The EU’s Emission Trading Scheme was launched in 2005 as the world’s first carbon market and it remains the largest. The scheme issues carbon credits (European Union Allowances), and until 2021 also allowed for the use of carbon offsets. While credits represent the right to emit carbon, offsets are generated through projects which reduce emissions. So if a company running a factory in Germany wished to exceed the emissions permitted by its allowances, it could buy more allowances in the market, or could purchase offsets (generated by a renewable energy project in Spain, for example) to maintain the overall emissions equilibrium.
The Emission Trading Scheme (and others like it, including California’s cap and trade system) take a market-based approach to pricing carbon credits. The price of the allowances is set by the market and allows firms to determine whether it is cost-efficient to emit more CO2. Firms will bear the costs of having to buy further credits if they exceed their allowances or can generate profits from reduced emissions by selling allowances. Electric carmaker Tesla has generated in excess of $4.4bn through carbon credit sales since 2008, including sales of $2.4bn to its petrol-powered competitor Fiat Chrysler.
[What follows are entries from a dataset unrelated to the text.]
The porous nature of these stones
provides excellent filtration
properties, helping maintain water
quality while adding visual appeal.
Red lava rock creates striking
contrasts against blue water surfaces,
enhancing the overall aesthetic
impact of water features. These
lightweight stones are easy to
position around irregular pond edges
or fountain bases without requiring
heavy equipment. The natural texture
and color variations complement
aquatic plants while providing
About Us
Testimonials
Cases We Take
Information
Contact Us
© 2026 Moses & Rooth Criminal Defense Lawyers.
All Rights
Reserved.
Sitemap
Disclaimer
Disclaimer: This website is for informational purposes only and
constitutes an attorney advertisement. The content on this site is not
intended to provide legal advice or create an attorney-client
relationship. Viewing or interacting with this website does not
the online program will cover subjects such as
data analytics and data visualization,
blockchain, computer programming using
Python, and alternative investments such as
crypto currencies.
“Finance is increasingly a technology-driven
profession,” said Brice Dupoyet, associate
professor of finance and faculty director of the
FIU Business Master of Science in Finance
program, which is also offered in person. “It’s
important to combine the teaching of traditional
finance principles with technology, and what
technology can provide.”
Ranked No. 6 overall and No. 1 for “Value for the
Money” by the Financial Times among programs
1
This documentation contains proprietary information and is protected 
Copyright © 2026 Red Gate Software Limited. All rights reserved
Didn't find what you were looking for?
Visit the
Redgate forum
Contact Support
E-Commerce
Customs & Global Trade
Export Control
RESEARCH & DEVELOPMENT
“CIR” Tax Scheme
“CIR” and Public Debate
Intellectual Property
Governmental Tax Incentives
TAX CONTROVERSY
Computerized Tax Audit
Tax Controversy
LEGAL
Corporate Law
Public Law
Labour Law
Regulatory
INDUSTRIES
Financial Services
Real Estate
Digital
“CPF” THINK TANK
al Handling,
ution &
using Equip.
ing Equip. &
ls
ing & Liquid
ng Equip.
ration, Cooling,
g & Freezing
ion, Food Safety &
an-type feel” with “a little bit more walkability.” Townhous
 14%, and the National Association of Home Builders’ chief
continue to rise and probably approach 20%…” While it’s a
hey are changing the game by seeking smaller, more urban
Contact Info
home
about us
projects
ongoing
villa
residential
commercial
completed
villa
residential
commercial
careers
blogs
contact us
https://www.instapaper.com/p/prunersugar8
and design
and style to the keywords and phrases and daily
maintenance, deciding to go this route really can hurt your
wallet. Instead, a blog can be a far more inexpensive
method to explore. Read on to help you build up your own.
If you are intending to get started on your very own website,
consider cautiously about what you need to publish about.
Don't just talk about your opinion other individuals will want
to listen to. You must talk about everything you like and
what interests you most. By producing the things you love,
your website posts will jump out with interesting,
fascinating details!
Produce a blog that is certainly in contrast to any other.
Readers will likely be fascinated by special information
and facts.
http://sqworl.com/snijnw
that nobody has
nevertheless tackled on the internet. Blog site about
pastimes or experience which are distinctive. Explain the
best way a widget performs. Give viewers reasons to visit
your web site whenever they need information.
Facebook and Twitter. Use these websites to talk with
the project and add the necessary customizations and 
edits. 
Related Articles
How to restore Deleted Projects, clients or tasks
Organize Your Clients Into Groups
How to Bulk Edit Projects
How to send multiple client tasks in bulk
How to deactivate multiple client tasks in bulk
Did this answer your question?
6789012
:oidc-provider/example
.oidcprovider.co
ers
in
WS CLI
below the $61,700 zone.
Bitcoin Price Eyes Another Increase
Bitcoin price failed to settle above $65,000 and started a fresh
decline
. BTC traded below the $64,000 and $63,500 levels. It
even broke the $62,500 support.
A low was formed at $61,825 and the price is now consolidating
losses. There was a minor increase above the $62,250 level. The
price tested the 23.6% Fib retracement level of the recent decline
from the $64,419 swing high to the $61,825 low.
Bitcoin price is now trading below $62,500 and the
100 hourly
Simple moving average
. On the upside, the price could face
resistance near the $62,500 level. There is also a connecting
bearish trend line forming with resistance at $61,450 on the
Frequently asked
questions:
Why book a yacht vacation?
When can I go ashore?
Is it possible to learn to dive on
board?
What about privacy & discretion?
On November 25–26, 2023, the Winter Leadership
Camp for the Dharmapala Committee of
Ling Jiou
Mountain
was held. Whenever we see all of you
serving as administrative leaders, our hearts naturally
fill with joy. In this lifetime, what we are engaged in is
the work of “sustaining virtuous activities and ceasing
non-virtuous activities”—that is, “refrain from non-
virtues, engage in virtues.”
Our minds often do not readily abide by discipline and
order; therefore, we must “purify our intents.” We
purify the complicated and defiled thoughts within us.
This revolutionary approach to emissions management is a key pillar of energy policies worldwide but has also created tradable commodity assets which are open to speculation. Buyers can take positions based on their views that credit prices will rise – perhaps due to government policies or industry developments. For example, the price of EU credits rose over 130% in the last year as economic activity rebounded. Today, the EU’s carbon market includes not just the c. 11,000 regulated entities which receive the allowances, but a host of hedge funds, pension funds and other investors. This broad range of participants increases the efficiency of the market overall, and has embedded carbon markets as a workable response to global warming.
Carbon markets are growing – China is launching its own scheme this year, and the UK is creating a standalone market after its exit from the EU – so investors are eyeing them up as a potential source of returns. Our view is that this relatively efficient solution to energy management should not be considered as a core asset for building out an individual’s investment portfolio. The carbon markets are established and managed with the primary aim of controlling emissions – not to serve as a reliable market for investment. For example, liquidity can be patchy (it peaks at year end in line with industry cycles but is thinner in other months). And industry concerns trump market concerns, for example in 2011 when the theft of €28m of allowances forced the closure of EU carbon markets for a number of weeks. There is also the matter of determining which carbon credits you are holding – only a handful of credits are recognised by the major systems, with dozens of others being created and traded outside of the required allowance programmes.
So, carbon assets may fit into portfolios alongside other commodities, in limited scenarios where they are stewarded by experienced investment managers, or in carefully designed structures which ensure investor protection. But, for now, simply playing the carbon price is speculation rather than investment.